A cold February night on a dark Nebraska road. She is alone in the car, driving at random. Hours ago, she filmed the evening spectacle. But the cameras failed to capture the full force of the otherwordly gathering. Tonight’s birds have shaken her so badly she can’t return to her hotel. The crew has long ago disbursed, and she is alone, at loose ends, as brittle and flimsy as she felt in New York last fall. Maybe she has gone off the medication too quickly. Or maybe it’s the cranes, those threads floating in, massing and trumpeting, misled by millions of years of memory. The end will be instant. They’ll never know what hit them.
She herself would never have known, except in following this story. The silent, invisible new war on wetlands: she has hunted down the details, background for this report. Her species is running amok, and now more than ever, it’s every life for itself. Her nerves are jagged, the rental is suffocating, and this straight slash of road unnerves her. She has tried for hours to calm herself, sitting in a restaurant, then a movie theater, walking through the dead downtown, driving these deserted country roads, and still she’s in no state to sleep. If she can make it just a few more hours, just until dawn, and the birds again…
Even the ancient polyphony coming out of the car speakers shreds her. She shuts it off, her fingers frenzied. But silence on this black and freezing February night is worse. She can take only thirty seconds of it before she flips the radio back on. She trembles up and down the dial, trying to land on something solid. She finds a station and fixes on it, no matter the content. It’s talk, and only talk might help her now.
Some woman’s satin voice crawls up intimate into her ear. For a moment, it sounds like Christian revival — no believer left behind. But these words are worse than religion. Facts. The woman’s voice recites a litany, somewhere between a shopping list and a poem. It took the human race two and a half million years to reach a billion people. It took 123 years to add a second billion. We hit three billion, thirty-three years later. Then in fourteen years, then thirteen, then twelve …
Shaking, she pulls over onto the shoulder. Alone in this nowhere with these numbers. A storm breaks somewhere in her head. Signals surge, triggering one another.
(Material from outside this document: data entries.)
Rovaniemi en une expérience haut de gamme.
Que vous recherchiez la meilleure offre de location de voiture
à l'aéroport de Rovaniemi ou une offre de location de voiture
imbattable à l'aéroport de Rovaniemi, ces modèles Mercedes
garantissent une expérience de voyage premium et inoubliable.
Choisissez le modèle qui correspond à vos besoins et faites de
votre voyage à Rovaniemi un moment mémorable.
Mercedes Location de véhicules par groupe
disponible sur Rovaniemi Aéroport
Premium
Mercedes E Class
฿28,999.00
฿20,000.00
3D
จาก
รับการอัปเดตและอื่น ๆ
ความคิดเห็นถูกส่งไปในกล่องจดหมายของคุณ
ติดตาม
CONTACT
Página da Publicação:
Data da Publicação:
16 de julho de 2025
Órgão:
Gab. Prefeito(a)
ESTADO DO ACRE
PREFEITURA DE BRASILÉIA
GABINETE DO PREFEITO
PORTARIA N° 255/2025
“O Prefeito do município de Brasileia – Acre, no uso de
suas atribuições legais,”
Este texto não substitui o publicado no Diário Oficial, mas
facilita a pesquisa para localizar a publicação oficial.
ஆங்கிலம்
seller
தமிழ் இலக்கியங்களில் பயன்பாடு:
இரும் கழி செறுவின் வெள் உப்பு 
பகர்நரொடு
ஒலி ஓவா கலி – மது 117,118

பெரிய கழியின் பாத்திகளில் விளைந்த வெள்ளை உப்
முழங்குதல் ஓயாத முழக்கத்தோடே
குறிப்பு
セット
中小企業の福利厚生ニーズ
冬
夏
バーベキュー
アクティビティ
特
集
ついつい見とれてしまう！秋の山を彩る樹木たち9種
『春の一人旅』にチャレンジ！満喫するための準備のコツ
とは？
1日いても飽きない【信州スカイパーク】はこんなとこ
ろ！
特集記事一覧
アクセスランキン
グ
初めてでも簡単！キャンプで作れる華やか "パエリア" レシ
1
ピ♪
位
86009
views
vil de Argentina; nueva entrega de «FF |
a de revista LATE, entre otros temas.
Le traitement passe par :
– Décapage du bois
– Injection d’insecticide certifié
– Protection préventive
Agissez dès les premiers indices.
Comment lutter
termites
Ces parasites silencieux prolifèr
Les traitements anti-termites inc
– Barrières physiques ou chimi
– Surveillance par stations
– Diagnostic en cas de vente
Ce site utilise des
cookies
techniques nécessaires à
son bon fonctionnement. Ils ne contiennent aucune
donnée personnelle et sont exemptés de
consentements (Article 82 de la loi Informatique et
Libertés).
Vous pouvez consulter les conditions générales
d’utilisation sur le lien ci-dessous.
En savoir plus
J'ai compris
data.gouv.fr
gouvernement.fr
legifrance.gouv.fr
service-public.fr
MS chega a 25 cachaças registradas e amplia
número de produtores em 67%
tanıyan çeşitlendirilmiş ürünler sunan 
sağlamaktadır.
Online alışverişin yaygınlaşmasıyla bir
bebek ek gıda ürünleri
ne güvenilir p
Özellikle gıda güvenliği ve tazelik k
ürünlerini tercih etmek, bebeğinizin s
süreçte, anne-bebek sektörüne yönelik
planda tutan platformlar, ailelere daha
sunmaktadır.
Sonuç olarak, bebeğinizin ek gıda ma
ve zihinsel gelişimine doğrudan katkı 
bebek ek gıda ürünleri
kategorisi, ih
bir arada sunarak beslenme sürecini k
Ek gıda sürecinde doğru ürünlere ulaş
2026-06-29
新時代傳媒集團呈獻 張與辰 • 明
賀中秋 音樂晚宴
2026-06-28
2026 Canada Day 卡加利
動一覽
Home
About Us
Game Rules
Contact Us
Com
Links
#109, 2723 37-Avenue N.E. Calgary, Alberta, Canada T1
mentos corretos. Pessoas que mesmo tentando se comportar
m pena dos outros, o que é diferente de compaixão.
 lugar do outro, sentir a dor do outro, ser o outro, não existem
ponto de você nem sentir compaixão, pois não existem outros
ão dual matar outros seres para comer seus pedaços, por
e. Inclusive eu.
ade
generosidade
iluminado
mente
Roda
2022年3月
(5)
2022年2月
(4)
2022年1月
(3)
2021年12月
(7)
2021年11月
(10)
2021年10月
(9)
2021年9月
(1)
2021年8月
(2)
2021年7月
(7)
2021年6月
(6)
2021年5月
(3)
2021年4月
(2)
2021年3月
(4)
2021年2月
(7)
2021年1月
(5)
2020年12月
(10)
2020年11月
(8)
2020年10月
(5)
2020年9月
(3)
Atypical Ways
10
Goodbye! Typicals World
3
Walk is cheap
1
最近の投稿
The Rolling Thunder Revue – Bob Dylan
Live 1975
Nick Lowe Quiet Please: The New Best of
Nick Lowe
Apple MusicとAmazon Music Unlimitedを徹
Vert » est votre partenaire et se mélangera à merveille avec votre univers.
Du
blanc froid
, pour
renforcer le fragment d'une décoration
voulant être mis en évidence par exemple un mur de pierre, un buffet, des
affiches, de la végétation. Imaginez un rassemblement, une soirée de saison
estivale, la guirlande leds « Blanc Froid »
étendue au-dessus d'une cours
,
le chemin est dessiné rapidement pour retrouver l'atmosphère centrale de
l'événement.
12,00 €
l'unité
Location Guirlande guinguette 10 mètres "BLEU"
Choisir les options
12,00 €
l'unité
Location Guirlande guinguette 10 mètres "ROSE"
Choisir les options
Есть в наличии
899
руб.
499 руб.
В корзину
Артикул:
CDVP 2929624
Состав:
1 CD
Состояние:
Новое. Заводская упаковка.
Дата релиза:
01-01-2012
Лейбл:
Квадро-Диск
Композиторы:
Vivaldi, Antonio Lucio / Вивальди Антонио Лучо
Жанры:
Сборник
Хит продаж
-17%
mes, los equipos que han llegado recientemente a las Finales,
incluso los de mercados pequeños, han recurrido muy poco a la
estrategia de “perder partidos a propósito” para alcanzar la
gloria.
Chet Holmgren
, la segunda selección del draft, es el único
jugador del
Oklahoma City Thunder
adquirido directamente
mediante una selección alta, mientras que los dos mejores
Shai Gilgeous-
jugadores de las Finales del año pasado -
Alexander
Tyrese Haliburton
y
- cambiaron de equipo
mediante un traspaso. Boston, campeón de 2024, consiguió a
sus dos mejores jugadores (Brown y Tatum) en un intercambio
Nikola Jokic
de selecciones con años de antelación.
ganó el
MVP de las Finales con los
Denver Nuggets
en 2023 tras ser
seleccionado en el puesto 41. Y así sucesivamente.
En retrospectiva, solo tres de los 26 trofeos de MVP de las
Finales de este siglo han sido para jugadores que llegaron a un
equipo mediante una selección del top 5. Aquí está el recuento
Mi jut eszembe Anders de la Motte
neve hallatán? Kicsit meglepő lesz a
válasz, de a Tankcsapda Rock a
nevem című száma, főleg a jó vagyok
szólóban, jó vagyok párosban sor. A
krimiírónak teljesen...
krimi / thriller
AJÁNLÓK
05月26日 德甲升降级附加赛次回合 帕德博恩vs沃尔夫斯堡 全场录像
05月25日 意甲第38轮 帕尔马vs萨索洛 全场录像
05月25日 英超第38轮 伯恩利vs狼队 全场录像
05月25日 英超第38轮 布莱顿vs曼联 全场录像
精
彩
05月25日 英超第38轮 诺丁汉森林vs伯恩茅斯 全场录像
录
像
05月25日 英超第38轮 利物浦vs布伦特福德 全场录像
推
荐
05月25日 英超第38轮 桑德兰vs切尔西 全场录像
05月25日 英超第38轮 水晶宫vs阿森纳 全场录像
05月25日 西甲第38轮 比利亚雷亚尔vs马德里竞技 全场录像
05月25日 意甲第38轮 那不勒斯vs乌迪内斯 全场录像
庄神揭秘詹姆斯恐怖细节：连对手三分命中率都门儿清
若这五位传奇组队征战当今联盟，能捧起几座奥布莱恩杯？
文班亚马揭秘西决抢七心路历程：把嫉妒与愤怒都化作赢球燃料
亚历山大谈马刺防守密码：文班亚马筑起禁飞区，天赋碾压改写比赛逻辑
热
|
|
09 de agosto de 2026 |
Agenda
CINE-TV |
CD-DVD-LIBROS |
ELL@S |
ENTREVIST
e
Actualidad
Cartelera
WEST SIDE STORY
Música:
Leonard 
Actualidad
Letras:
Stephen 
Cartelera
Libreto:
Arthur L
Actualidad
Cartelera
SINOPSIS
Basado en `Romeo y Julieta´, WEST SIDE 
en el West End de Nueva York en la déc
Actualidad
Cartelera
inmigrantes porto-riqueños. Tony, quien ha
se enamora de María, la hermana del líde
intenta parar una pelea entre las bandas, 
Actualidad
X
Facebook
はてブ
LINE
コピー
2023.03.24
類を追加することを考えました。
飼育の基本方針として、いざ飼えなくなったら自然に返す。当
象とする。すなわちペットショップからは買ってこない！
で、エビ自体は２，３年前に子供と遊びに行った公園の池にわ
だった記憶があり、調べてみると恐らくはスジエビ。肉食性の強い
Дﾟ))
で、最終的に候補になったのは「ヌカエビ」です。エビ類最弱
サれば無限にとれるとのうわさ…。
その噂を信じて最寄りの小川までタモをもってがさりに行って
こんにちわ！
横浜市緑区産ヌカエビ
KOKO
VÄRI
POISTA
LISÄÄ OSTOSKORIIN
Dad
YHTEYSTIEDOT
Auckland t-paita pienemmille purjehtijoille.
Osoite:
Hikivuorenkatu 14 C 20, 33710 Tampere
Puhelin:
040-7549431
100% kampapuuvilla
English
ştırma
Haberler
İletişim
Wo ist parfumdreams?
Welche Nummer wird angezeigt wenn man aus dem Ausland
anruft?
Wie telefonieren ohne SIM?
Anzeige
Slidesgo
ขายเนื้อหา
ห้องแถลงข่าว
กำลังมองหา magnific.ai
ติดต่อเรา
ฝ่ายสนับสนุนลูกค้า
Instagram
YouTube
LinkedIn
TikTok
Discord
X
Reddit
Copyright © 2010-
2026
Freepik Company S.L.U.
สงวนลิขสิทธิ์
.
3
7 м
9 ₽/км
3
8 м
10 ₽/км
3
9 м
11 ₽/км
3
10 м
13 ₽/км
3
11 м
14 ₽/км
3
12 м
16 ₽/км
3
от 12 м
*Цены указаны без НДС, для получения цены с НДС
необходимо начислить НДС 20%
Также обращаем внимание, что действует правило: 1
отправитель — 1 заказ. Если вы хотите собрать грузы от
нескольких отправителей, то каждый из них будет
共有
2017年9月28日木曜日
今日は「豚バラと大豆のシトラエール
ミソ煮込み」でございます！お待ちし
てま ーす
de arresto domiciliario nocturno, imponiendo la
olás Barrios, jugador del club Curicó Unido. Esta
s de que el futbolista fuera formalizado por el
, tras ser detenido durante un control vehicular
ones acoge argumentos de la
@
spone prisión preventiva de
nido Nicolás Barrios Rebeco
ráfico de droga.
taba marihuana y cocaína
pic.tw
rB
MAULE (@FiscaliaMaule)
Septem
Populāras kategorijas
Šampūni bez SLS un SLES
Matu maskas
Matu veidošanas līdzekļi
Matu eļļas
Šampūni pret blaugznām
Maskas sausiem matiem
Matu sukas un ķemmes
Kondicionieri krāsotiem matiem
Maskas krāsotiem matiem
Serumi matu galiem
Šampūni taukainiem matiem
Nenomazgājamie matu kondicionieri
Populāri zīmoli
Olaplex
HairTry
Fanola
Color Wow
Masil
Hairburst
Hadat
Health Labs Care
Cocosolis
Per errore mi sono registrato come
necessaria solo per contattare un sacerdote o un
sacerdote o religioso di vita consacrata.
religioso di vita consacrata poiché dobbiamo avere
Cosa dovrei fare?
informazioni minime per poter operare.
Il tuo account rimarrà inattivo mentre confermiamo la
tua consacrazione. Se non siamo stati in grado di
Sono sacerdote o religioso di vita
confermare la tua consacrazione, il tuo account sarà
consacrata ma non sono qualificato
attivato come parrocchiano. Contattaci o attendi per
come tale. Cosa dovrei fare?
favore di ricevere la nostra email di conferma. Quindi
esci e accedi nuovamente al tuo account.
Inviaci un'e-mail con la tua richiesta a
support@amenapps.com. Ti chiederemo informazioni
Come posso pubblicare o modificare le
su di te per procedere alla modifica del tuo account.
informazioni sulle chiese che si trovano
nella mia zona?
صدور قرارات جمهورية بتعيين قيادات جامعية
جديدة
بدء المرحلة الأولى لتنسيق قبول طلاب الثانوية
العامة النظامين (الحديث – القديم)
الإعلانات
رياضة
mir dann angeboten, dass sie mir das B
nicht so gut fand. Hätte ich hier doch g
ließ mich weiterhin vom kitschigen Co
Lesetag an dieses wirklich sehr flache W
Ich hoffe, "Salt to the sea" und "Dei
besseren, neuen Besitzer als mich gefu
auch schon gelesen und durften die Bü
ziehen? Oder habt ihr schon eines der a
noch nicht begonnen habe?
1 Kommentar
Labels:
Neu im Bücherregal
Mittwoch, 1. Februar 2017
Nothing in evolution prepares her for this. Sheets of electricity cascade through her, fact-induced seizures, and when the headlights appear in her rearview mirror, the most rational thing in the world is to open the door and step out into them.
Now she enters the hospital again. The year before, they stopped her outside the sealed ward. You’re his sister? One unthinking nod of the head was enough to get her through. This time no one challenges her. Anyone at all is free to go see him. Even the person who first put him there.